Getting more than a little frustrated, I whined about my predicament on Twitter and then got a tweet reply from a Redbox Instant support person who told me to send my concerns to a specific Redbox Instant support e-mail address. I did and finally got a response that said I could not sign onto Redbox Instant using an Apple product. I had to use a computer or "another device," which was not specified.

Seemed strange to me. The Redbox email said I could use the iPad app for Redbox Instant once I signed in, but I couldn't use it to sign in.

So I jumped on my computer and signed on, as instructed, and voila, I was finally on the Redbox Instant site.


Redbox Instant includes four free DVD rentals the first month, but Blu-ray will cost you.

The invitation code, which can be obtained by typing your e-mail address into a static Home Page at RedboxInstant.com (they are sending them out slowly, though), entitles you to one free month of the service.

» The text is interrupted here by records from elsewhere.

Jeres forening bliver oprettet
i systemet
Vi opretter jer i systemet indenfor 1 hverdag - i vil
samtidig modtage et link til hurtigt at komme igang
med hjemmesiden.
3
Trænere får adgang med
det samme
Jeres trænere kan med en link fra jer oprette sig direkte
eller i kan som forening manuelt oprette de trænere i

This means you can get unlimited streaming and four kiosk disc rentals for free for a month. After that, if you continue the service, you would pay $8 a month.

I quickly searched for a way to include Blu-ray discs in my plan, but could not find one. So back to customer support I went and was told that if I added Blu-ray, I would be immediately charged $9 and the free month would be over.

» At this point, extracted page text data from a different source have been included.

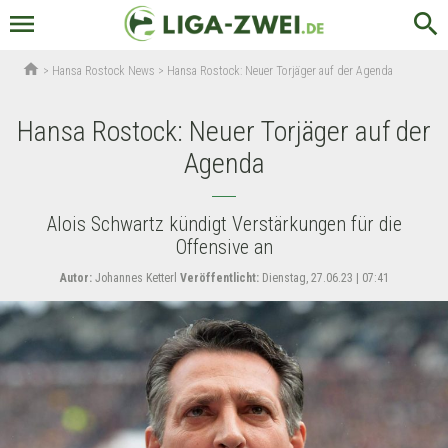
menu
search
home
>
Hansa Rostock News
>
Hansa Rostock: Neuer Torjäger auf der Agenda
Hansa Rostock: Neuer Torjäger auf der
Agenda
Alois Schwartz kündigt Verstärkungen für die
Offensive an
Autor:
Johannes Ketterl
Veröffentlicht:
Dienstag, 27.06.23 | 07:41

Again, seemed strange to me, as it probably does to you, too. I wouldn't rent or watch a standard-def DVD at any price so all I wanted to do was add Blu-ray to my plan. I would have been happy to pay the extra $1, but $9?

Needless to say, I decided to skip the four DVD portion of the free offer and concentrate on the unlimited streaming plan.

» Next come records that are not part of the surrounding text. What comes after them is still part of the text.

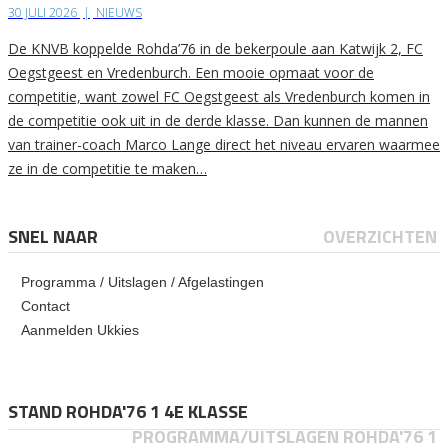
30 JULI 2026
|
NIEUWS
De KNVB koppelde Rohda’76 in de bekerpoule aan Katwijk 2, FC
Oegstgeest en Vredenburch. Een mooie opmaat voor de
competitie, want zowel FC Oegstgeest als Vredenburch komen in
de competitie ook uit in de derde klasse. Dan kunnen de mannen
van trainer-coach Marco Lange direct het niveau ervaren waarmee
ze in de competitie te maken…
SNEL NAAR
OVERZICHTEN
Programma / Uitslagen / Afgelastingen
Contact
Aanmelden Ukkies
STAND ROHDA'76 1 4E KLASSE
PROGRAMMA/UITSLAGEN ROHDA'76 1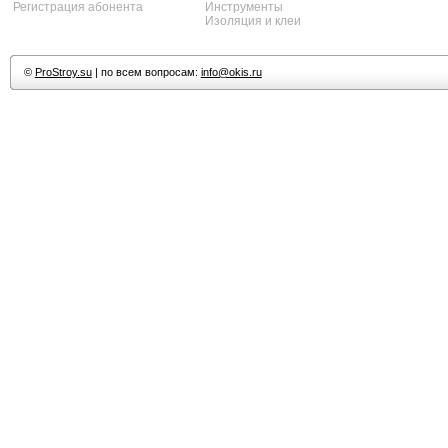
Регистрация абонента
Инструменты
Изоляция и клеи
©
ProStroy.su
| по всем вопросам:
info@okis.ru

Redbox Instant's 'Featured' streaming page.

The streaming library, as Verizon and Redbox said it would be initially, is all movies. Unlike Netflix, you won't find back episodes of your favorite FX or AMC drama, or that salty British sitcom from the 1970s. It's films, folks. And, to be honest, not particularly exciting ones at that.

Redbox Instant's streaming catalog doesn't have much you wouldn't find at Netflix or Amazon Prime. By example, Redbox's 'Featured' instant titles lead with The Conspirator, Thor, Taylor Swift: Just For You, Transformers: Dark of the Moon, Kevin Smith: Burn in Hell and Tyler Perry's Madea's Big Happy Family.

Not quite the stuff to make you jump for your credit card, is it?

But again, this is Beta and I have no doubt that Redbox and Verizon will bring out the big guns when they go nationally. Why shell out the dollars for A-list titles when so few people will see them in a Beta trial, right?

Most of the newer titles are available in HD and you can easily group the high-def movies with a pull-down menu option.

I watched parts of several HD movies on my iPad 4 and they looked very good. Crisp, nice colors, good detail.

Of course, I would have watched them on my Panasonic or Sony TV, but Redbox Instant now is only available on select Samsung Smart TVs, computers and certain mobile devices such as the iPad, iPhone and Android mobiles. No doubt that will change when the Beta phase ends, if not sooner.

Like Netflix, Amazon and other streaming services, Redbox Instant breaks out its offering in several categories, such as Action/Adventure, Drama, Comedy, Documentary, Sports, Family & Kids, Horror, etc. It's pretty easy to navigate the site and the total volume of the library is okay, although nowhere close to Netflix or Amazon Prime.

Bottom line:
Redbox Instant has a lot of work to do, but I have no doubt that it's quite aware of that. The library is thin and lacks star power -- and it really needs to add some TV shows. Studies have shown that streamers love TV shows. While Netflix may be short on the movie side, it will keep most of their subscribers if they continue to dominate the TV category.

At $8 or $9 a month for unlimited streaming and four disc rentals, Redbox Instant will intrigue Netflix subscribers who are still smarting over last year's pricing debacle -- and would like to see Netflix add more movies.

But it's all about the content. If Redbox Instant doesn't add some A-list titles by spring -- and some TV shows -- I can't see it competing with Netflix or Amazon Prime.